Glasgow's George Square 'may be permanently pedestrianised'
Glasgow City Council is looking at permanently pedestrianising George Square.
The square was closed off to traffic during the recent European Championships sporting event and the council is now looking at whether or not to make the move permanent.
It is conducting a consultation to seek views on the issue.
The council stressed it was not currently conducting a statutory consultation on a traffic order.
Pedestrianising the square could have a significant effect on businesses and the surrounding streets.
George Square is one of the most prominent public spaces in Scotland. It is at the heart of Glasgow city centre and includes both the City Chambers and Queen Street railway station.
The consultation on the council's website says: "The European Championships have now finished. Alongside the sport we had two weeks of world-class culture in George Square which we temporarily closed to traffic.
"We're considering permanently closing the square and we'd like to know what you think about that."
The Federation of Small Businesses said permanent pedestrianisation could have pros and cons.
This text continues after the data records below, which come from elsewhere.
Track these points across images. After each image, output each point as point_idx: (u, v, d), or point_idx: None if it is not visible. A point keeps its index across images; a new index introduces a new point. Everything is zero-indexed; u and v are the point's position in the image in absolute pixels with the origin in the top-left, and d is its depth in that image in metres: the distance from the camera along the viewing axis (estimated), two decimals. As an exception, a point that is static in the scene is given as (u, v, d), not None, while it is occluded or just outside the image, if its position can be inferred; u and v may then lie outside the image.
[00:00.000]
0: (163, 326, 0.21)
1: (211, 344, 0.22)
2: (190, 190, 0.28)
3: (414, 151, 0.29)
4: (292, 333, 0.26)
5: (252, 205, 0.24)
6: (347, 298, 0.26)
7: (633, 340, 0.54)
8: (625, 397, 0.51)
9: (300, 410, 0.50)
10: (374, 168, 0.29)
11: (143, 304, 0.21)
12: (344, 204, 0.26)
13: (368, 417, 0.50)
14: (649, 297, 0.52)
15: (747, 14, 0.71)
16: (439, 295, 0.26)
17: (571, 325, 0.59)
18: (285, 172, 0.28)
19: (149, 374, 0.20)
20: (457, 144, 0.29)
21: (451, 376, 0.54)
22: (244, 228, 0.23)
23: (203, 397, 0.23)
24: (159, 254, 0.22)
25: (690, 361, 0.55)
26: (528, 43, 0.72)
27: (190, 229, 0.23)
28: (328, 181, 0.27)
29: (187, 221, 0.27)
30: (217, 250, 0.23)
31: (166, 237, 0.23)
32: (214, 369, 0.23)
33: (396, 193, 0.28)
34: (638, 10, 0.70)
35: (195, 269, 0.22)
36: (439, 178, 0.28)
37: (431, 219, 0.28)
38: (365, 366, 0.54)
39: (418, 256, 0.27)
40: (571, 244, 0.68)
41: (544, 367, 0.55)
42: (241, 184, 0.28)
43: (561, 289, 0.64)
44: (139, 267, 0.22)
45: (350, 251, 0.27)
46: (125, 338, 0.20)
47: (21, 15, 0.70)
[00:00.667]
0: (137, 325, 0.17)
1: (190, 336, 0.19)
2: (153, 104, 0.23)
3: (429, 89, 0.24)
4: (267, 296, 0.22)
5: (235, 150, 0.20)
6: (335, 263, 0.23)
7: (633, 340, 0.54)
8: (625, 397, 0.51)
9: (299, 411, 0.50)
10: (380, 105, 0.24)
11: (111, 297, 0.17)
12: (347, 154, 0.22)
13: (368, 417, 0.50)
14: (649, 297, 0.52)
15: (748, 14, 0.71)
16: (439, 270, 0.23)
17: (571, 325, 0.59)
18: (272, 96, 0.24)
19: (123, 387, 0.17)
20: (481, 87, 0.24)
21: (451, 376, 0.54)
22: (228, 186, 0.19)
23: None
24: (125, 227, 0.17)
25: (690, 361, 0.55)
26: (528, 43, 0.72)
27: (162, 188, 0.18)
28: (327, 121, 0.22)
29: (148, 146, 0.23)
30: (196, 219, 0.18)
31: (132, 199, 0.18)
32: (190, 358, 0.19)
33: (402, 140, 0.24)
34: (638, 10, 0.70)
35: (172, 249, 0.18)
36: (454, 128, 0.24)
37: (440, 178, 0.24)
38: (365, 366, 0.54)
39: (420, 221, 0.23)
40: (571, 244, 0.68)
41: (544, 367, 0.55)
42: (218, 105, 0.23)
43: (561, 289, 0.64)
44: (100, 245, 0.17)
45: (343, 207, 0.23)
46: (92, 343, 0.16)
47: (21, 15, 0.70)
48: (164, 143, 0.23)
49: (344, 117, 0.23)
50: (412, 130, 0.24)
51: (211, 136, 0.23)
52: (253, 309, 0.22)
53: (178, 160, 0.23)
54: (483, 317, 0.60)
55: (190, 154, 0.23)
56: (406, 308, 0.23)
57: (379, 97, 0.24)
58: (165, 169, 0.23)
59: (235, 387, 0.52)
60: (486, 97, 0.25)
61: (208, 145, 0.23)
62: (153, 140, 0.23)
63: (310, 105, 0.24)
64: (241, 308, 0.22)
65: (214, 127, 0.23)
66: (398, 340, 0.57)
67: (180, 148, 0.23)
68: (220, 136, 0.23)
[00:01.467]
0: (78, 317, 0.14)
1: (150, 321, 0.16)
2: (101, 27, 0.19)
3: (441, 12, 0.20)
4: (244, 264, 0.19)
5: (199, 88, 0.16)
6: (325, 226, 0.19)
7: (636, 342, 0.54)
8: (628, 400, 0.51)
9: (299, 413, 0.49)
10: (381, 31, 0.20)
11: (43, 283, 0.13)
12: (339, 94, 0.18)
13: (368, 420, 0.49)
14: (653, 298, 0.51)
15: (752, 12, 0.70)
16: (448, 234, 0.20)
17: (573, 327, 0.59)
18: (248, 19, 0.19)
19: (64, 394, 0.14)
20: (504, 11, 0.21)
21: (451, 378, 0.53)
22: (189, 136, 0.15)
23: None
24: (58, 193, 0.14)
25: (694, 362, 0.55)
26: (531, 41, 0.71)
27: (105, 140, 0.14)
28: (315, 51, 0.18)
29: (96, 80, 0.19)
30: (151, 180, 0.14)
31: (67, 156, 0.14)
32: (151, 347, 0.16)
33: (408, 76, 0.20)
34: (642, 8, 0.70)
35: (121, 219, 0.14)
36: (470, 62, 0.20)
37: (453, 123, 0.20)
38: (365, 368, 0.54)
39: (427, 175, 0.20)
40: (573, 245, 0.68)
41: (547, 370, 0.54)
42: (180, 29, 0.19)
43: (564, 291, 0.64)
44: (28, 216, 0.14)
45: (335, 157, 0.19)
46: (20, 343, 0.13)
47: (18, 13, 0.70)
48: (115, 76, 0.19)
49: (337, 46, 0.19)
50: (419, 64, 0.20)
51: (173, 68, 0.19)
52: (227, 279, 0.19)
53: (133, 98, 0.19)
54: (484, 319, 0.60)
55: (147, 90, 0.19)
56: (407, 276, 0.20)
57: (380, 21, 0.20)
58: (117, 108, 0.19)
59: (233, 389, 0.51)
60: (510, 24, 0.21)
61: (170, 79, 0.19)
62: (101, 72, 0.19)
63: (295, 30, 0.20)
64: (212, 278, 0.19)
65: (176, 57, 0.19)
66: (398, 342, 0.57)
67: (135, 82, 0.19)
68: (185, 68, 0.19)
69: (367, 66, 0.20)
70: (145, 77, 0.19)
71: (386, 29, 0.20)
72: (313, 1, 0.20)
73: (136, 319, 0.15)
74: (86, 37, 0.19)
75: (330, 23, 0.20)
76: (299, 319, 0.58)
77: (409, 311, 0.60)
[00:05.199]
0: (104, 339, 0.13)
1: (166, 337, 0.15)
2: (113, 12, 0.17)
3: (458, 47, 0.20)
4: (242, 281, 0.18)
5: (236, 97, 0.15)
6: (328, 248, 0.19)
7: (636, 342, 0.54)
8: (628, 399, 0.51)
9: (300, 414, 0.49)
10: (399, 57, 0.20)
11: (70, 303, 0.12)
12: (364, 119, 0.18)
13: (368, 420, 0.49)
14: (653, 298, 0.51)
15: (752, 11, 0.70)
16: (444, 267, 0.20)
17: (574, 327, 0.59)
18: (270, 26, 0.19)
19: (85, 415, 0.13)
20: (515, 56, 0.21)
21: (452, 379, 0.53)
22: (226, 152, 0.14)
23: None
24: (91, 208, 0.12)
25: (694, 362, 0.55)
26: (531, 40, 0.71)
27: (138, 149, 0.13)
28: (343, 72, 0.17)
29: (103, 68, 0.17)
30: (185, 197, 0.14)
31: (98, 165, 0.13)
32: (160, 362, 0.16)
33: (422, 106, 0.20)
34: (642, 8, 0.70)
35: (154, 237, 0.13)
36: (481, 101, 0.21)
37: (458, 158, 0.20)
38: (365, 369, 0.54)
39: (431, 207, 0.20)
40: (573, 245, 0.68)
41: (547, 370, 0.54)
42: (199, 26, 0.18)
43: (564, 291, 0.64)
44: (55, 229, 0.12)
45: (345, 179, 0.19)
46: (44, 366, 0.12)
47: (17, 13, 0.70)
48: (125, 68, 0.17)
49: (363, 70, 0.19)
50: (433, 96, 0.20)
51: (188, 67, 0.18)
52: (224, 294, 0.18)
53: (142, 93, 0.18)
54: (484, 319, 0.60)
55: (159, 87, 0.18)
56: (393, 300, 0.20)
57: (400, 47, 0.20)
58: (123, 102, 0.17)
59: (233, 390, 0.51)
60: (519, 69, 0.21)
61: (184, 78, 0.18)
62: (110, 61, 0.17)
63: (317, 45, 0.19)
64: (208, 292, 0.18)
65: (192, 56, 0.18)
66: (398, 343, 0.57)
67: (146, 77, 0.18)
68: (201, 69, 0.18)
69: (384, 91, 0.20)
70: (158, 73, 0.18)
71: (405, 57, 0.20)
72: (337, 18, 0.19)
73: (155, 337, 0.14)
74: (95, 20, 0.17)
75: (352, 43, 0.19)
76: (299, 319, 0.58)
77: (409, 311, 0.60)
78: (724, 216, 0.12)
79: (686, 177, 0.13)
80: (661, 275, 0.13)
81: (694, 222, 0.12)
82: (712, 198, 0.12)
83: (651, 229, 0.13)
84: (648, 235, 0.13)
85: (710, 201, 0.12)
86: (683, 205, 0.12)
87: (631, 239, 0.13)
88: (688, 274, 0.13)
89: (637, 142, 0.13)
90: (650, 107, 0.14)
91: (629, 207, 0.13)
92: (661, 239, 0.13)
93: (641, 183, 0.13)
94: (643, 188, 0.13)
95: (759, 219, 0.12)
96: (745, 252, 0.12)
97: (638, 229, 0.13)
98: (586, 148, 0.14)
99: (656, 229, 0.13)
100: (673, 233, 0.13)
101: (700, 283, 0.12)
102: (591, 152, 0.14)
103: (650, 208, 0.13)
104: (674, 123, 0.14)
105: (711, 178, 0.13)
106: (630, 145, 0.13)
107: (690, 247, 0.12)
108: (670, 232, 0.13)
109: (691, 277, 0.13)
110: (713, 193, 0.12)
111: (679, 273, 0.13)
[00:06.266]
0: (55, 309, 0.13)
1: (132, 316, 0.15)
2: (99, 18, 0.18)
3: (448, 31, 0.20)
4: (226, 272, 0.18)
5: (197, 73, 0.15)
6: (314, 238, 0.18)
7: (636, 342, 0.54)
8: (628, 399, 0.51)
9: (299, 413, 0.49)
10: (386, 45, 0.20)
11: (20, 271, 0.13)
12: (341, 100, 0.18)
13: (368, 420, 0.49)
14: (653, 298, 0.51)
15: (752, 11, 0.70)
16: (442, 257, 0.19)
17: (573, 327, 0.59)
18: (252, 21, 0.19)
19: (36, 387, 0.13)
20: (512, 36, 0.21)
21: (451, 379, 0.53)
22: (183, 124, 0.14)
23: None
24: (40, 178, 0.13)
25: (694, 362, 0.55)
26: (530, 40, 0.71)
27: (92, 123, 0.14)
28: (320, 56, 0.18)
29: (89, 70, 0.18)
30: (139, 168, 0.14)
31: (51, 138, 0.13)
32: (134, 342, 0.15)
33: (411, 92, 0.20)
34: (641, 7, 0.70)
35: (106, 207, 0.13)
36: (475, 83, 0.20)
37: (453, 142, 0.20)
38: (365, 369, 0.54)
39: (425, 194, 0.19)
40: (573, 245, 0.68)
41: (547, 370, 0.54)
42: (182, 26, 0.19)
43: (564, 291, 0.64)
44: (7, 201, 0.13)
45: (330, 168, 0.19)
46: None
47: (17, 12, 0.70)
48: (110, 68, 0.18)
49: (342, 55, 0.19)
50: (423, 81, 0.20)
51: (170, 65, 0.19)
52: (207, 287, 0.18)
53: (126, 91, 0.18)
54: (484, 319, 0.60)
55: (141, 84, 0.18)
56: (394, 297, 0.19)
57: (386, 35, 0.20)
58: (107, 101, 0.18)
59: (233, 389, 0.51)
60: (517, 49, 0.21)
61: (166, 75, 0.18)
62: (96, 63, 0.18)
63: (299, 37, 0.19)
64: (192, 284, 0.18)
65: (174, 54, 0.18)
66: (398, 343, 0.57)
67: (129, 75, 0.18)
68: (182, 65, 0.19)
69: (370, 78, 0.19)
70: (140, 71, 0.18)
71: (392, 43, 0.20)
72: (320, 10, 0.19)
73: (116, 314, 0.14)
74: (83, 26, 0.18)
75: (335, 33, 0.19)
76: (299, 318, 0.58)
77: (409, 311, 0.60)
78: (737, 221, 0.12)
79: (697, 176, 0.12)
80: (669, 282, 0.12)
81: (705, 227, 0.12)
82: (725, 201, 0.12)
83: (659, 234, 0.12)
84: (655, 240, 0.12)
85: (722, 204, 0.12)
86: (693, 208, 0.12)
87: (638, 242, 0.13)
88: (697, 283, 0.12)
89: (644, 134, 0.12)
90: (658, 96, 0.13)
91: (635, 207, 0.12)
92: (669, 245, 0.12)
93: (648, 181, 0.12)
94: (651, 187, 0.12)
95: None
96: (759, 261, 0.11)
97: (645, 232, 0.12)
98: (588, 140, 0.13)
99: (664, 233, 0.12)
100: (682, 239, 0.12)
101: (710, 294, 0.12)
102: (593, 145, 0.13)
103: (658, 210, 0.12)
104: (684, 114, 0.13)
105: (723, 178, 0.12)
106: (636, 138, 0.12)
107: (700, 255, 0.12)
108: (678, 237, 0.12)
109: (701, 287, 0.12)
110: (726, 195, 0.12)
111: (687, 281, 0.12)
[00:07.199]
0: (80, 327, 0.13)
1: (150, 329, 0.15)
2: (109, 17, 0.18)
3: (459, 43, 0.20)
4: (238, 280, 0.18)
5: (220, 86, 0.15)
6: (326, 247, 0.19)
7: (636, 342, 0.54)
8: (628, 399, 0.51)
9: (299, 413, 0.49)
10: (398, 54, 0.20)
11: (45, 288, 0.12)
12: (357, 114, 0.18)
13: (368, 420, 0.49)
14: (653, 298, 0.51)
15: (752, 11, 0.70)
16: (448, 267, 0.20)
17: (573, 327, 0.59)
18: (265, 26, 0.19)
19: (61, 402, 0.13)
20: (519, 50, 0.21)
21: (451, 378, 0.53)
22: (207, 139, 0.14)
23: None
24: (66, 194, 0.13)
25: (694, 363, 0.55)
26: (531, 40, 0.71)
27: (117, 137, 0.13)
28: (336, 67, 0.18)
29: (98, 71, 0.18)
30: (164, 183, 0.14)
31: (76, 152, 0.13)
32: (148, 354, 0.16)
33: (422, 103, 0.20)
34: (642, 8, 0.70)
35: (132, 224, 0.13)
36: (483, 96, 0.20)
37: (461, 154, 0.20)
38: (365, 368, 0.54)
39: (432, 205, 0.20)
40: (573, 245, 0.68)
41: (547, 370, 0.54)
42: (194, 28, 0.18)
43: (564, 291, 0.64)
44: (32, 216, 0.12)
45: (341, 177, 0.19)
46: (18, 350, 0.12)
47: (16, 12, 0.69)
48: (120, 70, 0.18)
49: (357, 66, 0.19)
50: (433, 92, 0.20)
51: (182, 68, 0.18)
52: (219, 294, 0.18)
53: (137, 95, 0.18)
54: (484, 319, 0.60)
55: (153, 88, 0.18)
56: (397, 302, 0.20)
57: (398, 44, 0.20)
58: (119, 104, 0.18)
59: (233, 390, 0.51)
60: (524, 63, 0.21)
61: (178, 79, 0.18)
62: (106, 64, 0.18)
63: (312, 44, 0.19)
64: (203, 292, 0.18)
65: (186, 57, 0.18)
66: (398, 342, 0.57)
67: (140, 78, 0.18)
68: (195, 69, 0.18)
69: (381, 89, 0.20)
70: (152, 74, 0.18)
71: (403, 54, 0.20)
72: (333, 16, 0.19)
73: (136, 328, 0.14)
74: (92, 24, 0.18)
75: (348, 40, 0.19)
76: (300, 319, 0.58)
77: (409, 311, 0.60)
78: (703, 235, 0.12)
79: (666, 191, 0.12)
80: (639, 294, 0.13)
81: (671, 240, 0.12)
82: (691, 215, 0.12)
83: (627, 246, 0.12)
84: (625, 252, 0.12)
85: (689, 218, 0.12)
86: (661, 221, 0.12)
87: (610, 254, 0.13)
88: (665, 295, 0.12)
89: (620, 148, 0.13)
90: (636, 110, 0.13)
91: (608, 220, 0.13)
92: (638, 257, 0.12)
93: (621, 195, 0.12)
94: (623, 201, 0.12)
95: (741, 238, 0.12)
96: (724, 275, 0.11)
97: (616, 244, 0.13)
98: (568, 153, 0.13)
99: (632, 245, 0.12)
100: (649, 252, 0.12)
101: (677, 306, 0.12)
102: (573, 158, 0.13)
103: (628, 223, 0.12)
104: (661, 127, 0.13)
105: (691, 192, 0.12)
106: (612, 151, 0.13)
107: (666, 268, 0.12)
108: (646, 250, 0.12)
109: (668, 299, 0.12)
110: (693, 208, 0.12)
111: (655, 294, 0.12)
Martin Little, the FSB's area leader for the West of Scotland, said: "On one hand, this move could help make our city centre more attractive to visitors and open up the space for a range of activities. On the other, it could create difficulty for businesses that need vehicle access to their premises in the vicinity of George Square.
"While we'll ask our members what they think of the proposals, we'd urge the council to be open to any concerns raised by local firms."
Were the square to be pedestrianised, arrangements would be put in place to allow access for delivery vehicles and the emergency services - as happens in other pedestrianised areas.
Although some nearby streets would not actually be closed to traffic, inevitably closing off the square could have implications for how busy they were.
Glasgow's former Labour leader Gordon Matheson previously called for George Square to be revamped completely but faced intense opposition from critics.
The plan was dropped following an international design competition.
The council's online questionnaire runs until September.